PROBLEM DETAILS: Format the data between the line holding "1. Adım: Modeme Bağlanın ve Arayüze Giriş" and the line holding "Comment fixer le prix d'un produit pour les", inclusive, as a numbered list without blank lines. Leave the pictures out of your answer.

SUPPLIED DATA:
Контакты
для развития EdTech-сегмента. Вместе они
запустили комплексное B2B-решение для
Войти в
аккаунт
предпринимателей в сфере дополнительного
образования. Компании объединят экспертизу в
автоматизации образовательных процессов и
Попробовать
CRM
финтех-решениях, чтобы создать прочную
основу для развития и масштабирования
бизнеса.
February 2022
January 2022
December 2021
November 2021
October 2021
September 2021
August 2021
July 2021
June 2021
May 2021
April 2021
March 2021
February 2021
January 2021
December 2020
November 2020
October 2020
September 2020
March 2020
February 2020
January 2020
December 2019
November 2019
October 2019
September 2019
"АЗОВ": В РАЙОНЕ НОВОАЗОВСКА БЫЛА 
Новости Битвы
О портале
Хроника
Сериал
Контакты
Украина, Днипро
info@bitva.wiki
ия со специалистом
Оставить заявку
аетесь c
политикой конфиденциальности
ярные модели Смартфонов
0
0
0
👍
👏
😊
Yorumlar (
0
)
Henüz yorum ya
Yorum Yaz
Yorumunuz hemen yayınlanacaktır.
* * *
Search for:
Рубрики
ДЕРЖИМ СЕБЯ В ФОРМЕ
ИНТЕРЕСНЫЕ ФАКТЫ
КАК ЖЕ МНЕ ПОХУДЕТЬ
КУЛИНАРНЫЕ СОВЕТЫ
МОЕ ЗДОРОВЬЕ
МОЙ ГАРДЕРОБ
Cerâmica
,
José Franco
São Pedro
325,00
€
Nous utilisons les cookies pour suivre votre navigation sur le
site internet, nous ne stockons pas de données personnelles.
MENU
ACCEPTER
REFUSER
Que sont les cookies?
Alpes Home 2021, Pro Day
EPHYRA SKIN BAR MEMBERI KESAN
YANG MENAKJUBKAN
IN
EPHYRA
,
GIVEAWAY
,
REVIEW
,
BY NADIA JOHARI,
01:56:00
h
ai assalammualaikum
---
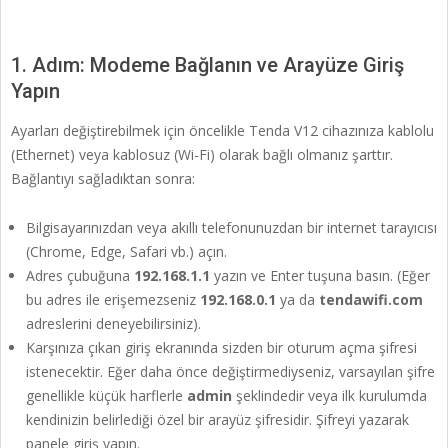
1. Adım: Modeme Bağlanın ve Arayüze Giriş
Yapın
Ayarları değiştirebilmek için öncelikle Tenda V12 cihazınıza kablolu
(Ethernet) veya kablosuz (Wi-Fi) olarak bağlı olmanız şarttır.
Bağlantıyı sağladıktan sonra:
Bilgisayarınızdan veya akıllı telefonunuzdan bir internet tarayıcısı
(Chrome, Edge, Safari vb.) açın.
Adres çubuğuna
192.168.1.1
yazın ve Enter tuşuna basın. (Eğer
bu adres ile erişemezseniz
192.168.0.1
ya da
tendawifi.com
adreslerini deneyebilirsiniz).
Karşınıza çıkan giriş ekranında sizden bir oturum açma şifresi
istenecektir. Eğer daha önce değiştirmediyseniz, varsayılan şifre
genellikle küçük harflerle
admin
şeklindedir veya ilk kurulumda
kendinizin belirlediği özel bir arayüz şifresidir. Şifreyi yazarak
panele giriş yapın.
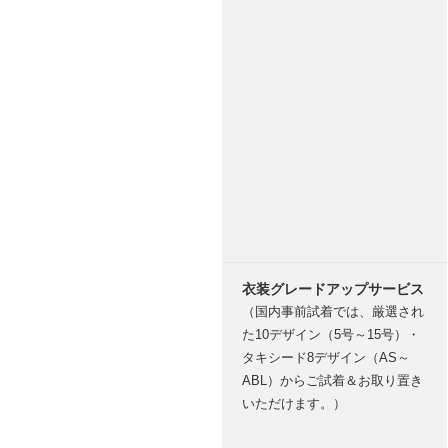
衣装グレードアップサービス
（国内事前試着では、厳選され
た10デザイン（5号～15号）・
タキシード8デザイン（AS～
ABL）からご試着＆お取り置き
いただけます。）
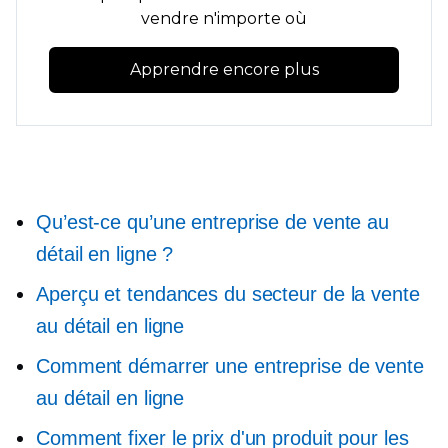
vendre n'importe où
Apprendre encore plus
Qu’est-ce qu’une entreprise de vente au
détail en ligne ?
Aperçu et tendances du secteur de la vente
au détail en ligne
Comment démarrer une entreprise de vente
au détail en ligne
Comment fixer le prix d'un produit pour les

ANSWER SECTION:
1. 1. Adım: Modeme Bağlanın ve Arayüze Giriş
2. Yapın
3. Ayarları değiştirebilmek için öncelikle Tenda V12 cihazınıza kablolu
4. (Ethernet) veya kablosuz (Wi-Fi) olarak bağlı olmanız şarttır.
5. Bağlantıyı sağladıktan sonra:
6. Bilgisayarınızdan veya akıllı telefonunuzdan bir internet tarayıcısı
7. (Chrome, Edge, Safari vb.) açın.
8. Adres çubuğuna
9. 192.168.1.1
10. yazın ve Enter tuşuna basın. (Eğer
11. bu adres ile erişemezseniz
12. 192.168.0.1
13. ya da
14. tendawifi.com
15. adreslerini deneyebilirsiniz).
16. Karşınıza çıkan giriş ekranında sizden bir oturum açma şifresi
17. istenecektir. Eğer daha önce değiştirmediyseniz, varsayılan şifre
18. genellikle küçük harflerle
19. admin
20. şeklindedir veya ilk kurulumda
21. kendinizin belirlediği özel bir arayüz şifresidir. Şifreyi yazarak
22. panele giriş yapın.
23. 衣装グレードアップサービス
24. （国内事前試着では、厳選され
25. た10デザイン（5号～15号）・
26. タキシード8デザイン（AS～
27. ABL）からご試着＆お取り置き
28. いただけます。）
29. vendre n'importe où
30. Apprendre encore plus
31. Qu’est-ce qu’une entreprise de vente au
32. détail en ligne ?
33. Aperçu et tendances du secteur de la vente
34. au détail en ligne
35. Comment démarrer une entreprise de vente
36. au détail en ligne
37. Comment fixer le prix d'un produit pour les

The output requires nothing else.